The elements retained in the MOD would provide a high-level overview across the whole spectrum of science and technology currently addressed by DERA. That would ensure that the MOD had an impartial source of advice and system research capability to provide high-level assessment, integration and management of its

11 Jul 2000 : Column 848

research programme and international research collaboration. That capability would be focused on those activities that must be carried out within government.

The remainder of DERA, about 9,000 staff, would continue to be a major supplier of science and technology to the MOD, but have the necessary commercial freedoms to develop its business for a wider range of customers, in the defence and civil areas. Indeed, we would expect that organisation, which has been referred to as new DERA in the consultation document, to become a globally branded, technology-based knowledge provider in the new economy of the 21st century. That vision is based on the synergy that would exist between its core research and technology work for the MOD and the exploitation of that technology into broader markets.

The nature of the relationship between new DERA and the rest of the MOD, including the retained element of the current DERA, has been the subject of much ill informed and potentially damaging speculation. Our proposals in the consultation document explicitly state that new DERA would be a private sector organisation with a clear separation from the MOD.

Although the MOD might initially retain a financial stake in new DERA, the sole purpose of that would be to ensure that the taxpayer obtained a share of any immediate benefit resulting from new DERA's additional freedoms in the private sector. Our aim would be to sell the MOD's stake as soon as it is financially sensible to do so.

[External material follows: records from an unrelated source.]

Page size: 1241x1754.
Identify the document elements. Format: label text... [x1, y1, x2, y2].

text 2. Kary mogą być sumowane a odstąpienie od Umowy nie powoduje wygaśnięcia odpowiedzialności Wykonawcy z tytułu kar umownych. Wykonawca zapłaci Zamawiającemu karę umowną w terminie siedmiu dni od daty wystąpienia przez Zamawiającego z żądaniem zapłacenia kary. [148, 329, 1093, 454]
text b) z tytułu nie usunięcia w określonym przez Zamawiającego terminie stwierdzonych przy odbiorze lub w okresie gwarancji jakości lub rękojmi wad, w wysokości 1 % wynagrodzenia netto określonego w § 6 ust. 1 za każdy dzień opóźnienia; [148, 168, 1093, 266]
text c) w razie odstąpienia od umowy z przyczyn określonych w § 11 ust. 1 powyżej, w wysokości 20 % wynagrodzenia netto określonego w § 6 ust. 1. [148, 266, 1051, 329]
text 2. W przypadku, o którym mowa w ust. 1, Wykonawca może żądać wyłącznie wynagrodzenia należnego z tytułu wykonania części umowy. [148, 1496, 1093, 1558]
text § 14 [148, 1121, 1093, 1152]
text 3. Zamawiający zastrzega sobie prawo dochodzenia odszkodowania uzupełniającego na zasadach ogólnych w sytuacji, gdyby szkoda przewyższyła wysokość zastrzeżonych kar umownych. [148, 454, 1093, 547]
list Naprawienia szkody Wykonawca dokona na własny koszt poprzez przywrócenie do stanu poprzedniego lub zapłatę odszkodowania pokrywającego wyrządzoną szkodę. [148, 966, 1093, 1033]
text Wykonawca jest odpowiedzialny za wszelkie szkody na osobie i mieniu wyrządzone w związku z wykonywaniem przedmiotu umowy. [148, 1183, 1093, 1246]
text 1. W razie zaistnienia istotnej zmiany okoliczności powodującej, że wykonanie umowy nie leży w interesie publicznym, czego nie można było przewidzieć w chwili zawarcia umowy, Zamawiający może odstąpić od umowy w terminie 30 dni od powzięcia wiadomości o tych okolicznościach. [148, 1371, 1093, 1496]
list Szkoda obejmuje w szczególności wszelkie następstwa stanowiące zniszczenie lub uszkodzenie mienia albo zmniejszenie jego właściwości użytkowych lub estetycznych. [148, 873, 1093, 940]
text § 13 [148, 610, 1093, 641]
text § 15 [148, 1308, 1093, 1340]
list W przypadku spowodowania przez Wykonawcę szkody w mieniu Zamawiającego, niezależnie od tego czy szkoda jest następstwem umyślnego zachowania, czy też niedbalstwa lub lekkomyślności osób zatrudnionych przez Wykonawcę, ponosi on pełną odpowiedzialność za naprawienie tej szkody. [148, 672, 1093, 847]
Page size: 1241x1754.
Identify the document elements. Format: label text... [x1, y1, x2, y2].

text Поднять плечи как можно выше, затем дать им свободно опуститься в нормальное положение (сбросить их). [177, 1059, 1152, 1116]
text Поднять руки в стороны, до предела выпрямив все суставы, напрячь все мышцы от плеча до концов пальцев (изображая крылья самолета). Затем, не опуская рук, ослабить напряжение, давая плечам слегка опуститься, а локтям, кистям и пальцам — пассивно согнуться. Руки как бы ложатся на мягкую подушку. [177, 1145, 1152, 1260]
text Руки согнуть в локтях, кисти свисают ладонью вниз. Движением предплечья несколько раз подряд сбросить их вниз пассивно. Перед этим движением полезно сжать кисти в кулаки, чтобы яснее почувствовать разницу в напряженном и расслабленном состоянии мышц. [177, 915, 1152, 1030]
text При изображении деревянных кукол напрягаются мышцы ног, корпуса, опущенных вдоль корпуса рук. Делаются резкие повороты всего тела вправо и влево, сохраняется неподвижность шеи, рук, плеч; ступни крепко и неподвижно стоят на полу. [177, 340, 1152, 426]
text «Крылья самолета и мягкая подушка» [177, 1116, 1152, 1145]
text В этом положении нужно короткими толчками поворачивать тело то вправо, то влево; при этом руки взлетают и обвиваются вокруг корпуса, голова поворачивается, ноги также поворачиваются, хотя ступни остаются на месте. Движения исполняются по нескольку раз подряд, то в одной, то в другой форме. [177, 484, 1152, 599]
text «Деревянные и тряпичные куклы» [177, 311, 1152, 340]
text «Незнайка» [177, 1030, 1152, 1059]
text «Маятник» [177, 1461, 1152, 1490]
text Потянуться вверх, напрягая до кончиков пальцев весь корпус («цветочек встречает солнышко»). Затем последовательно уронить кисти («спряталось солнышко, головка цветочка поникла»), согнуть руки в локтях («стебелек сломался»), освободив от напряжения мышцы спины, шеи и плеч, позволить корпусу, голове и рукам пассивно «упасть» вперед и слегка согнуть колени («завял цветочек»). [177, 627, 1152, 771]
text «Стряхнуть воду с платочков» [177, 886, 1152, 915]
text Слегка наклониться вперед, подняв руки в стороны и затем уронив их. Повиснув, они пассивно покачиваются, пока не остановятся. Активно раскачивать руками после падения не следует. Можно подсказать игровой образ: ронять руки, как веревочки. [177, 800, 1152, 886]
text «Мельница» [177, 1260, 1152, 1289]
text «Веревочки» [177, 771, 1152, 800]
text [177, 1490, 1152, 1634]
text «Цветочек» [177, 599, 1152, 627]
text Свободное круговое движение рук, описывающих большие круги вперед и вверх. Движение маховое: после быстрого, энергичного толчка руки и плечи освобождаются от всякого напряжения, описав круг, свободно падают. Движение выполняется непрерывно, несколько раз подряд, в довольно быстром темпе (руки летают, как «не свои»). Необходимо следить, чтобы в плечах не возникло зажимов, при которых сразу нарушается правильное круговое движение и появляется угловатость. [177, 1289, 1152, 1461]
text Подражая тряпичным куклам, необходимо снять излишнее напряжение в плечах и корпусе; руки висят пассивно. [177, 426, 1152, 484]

We fully recognise that new DERA will be a critical supplier to the MOD. It will contain many capabilities and facilities of great importance to its defence customers, and it is likely to continue to be our largest source of scientific and technical advice into the foreseeable future. However, that does not imply that the relationship between MOD and new DERA will, in principle, need to be different from that which exists with other private sector organisations.

Stakeholders, particularly industry and our collaborative partners, have indicated strongly that they want to be clear whether the people with whom they deal are in the private sector or the public sector. It is also clear that there would be a fundamental contradiction between allowing new DERA the commercial freedoms necessary to operate successfully in the private sector and, at the same time, allowing it to have a privileged relationship with the MOD.

The realisation of that vision for new DERA is dependent to some extent on how it is placed in the private sector. The most sensitive activities are to be retained by the MOD, which will allow us to minimise the constraints under which new DERA can operate. That will, in turn, create an environment that permits the fullest exploitation of its potential.

New DERA will still have broadly the same range of capabilities and skills as at present. Consequently, we are able first of all to contemplate its incorporation as a plc. That could be followed fairly swiftly by a flotation, as soon as DERA had reached a suitable stage of development, possibly in 2001.